=== Problem description ===
Retype the full Sonoma & Napa page text below word for word, keeping every line as it appears.

=== Page text ===
Sonoma & Napa

Errant Masks.1

Another new series, dedicated to finding art even in masks which can no longer protect their original owners or any other humans…


The Habit of Gratitude

A thing I’ve come to appreciate enormously about our culture here in Sonoma County is the tendency to gratitude for our blessings, gratitude for all those whose work helps us, gratitude as an approach to life that helps us all remain healthy and live together in greater harmony. It’s a thing amply demonstrated every time another blasted fire rampages through our hills and reaches our streets. It’s a thing people have also found time to demonstrate related to covid, as you’ll note if you read carefully the photo with multiple signs, below. Happy day on which we Americans are meant to appreciate our many blessings, which include, one must acknowledge, gaining control of a large and fruitful continent-sized territory to the great detriment of that territory’s prior human occupants, who descendants still live among and around us, often ignored by the general culture at large and certainly dismissed far too readily in the “histories” we tell ourselves. Peace, health, gratitude and opportunity.

(Collection entries)

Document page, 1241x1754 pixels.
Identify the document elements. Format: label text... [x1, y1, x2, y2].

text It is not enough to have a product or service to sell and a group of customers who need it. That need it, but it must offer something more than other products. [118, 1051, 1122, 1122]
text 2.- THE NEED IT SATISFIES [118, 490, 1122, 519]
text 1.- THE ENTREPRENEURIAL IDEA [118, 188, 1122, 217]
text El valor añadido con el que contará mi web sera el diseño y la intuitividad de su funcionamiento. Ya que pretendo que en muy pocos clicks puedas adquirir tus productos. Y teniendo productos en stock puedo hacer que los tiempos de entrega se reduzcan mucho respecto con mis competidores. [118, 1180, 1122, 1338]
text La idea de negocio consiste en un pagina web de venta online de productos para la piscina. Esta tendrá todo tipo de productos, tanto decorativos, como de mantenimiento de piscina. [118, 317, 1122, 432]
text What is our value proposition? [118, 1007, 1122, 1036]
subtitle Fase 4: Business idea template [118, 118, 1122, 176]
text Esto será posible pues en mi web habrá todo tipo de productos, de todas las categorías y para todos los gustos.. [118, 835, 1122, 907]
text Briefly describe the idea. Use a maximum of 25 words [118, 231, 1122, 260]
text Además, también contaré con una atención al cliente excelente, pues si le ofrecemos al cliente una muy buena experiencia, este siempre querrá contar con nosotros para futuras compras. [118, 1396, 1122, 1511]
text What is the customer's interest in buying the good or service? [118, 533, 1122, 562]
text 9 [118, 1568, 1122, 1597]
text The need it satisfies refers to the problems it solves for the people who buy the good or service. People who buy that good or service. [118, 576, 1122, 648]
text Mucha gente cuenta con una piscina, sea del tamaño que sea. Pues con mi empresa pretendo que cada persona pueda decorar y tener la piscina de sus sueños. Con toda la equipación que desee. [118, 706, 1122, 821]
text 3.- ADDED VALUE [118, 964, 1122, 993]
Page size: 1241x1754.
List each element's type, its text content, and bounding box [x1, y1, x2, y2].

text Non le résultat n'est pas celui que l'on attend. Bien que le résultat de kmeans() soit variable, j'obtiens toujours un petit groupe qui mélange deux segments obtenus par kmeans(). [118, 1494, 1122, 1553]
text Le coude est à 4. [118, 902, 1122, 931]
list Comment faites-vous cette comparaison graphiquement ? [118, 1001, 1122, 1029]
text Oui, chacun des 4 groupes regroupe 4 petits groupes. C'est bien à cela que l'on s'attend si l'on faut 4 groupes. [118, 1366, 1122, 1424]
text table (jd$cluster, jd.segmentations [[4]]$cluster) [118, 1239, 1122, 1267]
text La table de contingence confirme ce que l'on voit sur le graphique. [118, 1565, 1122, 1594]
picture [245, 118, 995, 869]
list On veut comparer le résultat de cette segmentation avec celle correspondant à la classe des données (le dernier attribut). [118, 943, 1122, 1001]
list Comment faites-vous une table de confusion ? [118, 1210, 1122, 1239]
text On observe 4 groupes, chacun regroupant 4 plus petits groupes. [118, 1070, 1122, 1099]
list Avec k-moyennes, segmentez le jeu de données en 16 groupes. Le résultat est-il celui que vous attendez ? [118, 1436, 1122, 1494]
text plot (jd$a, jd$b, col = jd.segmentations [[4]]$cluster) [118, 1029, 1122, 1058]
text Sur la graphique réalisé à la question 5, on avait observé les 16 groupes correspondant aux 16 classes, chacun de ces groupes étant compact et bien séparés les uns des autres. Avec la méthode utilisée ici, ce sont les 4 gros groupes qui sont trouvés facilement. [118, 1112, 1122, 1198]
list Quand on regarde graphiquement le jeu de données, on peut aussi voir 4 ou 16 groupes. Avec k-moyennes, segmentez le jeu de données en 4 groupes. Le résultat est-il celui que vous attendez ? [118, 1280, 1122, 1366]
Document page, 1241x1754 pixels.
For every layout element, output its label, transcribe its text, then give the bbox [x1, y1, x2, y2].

=== Solution to this exercise ===
Sonoma & Napa

Errant Masks.1

Another new series, dedicated to finding art even in masks which can no longer protect their original owners or any other humans…


The Habit of Gratitude

A thing I’ve come to appreciate enormously about our culture here in Sonoma County is the tendency to gratitude for our blessings, gratitude for all those whose work helps us, gratitude as an approach to life that helps us all remain healthy and live together in greater harmony. It’s a thing amply demonstrated every time another blasted fire rampages through our hills and reaches our streets. It’s a thing people have also found time to demonstrate related to covid, as you’ll note if you read carefully the photo with multiple signs, below. Happy day on which we Americans are meant to appreciate our many blessings, which include, one must acknowledge, gaining control of a large and fruitful continent-sized territory to the great detriment of that territory’s prior human occupants, who descendants still live among and around us, often ignored by the general culture at large and certainly dismissed far too readily in the “histories” we tell ourselves. Peace, health, gratitude and opportunity.